Le silence s’étira en longueur, et je me rendis compte que mon accusation pouvait recouvrir un vaste domaine. Pour éviter tout malentendu, j’en réduisis la portée.

— Je veux tout savoir sur cette affaire top secrète sur laquelle tu travailles et je veux savoir en quoi elle est liée à Kenny Mancuso et Moogey Bues.

— Ah, fit Morelli, tu veux parler de ce mensonge-là ?

— Je t’écoute.

— Sur ce mensonge-là, je ne peux rien te dire.

4

Je n’avais pas arrêté de me tourner et de me retourner dans mon lit pendant la plus grande partie de la nuit en pensant à Kenny Mancuso et à Joe Morelli. A sept heures, je me forçai à me lever, de mauvaise humeur et au trente-sixième dessous. Je pris une douche, enfilai un jean et me fis du café.

Mon problème de base était le suivant : j’avais des tas d’idées sur Joe Morelli, pas une sur Kenny Mancuso.

Je me servis un bol de céréales, emplis ma tasse Daffy Duck de café et examinai le contenu de l’enveloppe que Spiro m’avait donnée. L’entrepôt était situé juste à la sortie de la Route 1 dans une zone de petites industries genre centres commerciaux. La photo d’un des cercueils manquants, découpée dans un tract publicitaire ou un catalogue, montrait un modèle manifestement situé au bas de la chaîne funéraire. C’était tout juste quatre planches de sapin sans les garnitures et les coins biseautés qu’on trouve habituellement sur les cercueils du Bourg. Je ne voyais vraiment pas pourquoi Spiro avait acheté vingt-quatre de ces caisses. Au Bourg, les gens dépensaient un fric fou pour les mariages et les enterrements. Être inhumé dans un cercueil comme celui-là serait pire que de se balader avec un col crasseux. Même Mrs. Markowitz, notre voisine, qui vivait de l’aide sociale et éteignait la lumière tous les soirs à neuf heures pour faire des économies d’électricité, avait mis de côté quelques milliers de dollars pour être enterrée dignement.

Je terminai mes céréales, lavai bol et cuiller, me servis une deuxième tasse de café et emplis le petit plat en céramique de Rex de croquettes et de myrtilles. Rex déboula de sa boîte de soupe, les moustaches frétillant de plaisir. Il fonça sur son plat, en fourra le contenu dans ses bajoues, et retourna dare-dare dans sa boîte où il s’accroupit, le derrière dehors, vibrant de bonheur devant sa bonne fortune. C’est ça qui est super avec les hamsters : un rien fait leur bonheur.
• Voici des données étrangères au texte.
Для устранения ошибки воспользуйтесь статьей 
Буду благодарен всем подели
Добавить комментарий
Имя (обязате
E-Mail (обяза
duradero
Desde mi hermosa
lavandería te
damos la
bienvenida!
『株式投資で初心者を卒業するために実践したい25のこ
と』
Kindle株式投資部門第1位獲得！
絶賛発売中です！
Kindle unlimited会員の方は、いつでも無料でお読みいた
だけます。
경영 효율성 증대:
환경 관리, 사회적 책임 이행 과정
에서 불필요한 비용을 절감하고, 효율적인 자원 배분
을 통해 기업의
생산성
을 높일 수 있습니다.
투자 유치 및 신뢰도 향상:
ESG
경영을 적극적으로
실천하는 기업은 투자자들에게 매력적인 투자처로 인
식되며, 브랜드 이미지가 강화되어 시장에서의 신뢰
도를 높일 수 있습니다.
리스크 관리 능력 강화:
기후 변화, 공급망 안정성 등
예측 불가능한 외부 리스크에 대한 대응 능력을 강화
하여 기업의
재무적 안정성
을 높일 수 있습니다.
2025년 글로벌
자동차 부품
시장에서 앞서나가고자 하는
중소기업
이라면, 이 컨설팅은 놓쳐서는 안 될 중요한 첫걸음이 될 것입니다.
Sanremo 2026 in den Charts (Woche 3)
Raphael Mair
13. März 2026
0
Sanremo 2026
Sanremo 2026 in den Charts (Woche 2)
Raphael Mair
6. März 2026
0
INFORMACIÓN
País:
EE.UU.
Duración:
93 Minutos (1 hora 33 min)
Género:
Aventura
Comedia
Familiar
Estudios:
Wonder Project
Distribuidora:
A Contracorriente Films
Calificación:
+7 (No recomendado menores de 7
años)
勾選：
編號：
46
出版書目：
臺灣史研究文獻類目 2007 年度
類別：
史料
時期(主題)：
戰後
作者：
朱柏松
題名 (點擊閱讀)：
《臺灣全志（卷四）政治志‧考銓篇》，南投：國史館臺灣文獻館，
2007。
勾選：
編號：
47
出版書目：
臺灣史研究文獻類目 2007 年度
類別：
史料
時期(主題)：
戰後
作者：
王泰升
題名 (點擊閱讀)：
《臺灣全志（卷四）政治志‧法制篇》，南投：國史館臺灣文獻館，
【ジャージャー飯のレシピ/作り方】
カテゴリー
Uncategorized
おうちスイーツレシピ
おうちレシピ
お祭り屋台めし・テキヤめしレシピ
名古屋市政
Je pris ma veste et mon grand sac en cuir noir qui contenait toute ma panoplie de chasseuse de primes, et me dirigeai vers l’escalier. La télévision de Mr. Wolesky bourdonnait de l’autre côté de sa porte close et une odeur de bacon grillé flottait dans l’air juste devant l’appartement de Mrs. Karwatt. Je sortis de l’immeuble en solitaire et m’arrêtai un moment pour jouir de la fraîcheur du matin. Quelques feuilles tenaces s’accrochaient encore aux arbres, mais la plupart des branches étaient nues et se découpaient telles des pattes d’araignées sur le ciel clair. Un chien aboya derrière mon immeuble et une portière de voiture claqua. Mr. Banlieuso partait au travail. Et Stéphanie Plum, chasseuse de primes hors pair, partait à la recherche de vingt-quatre cercueils bas de gamme.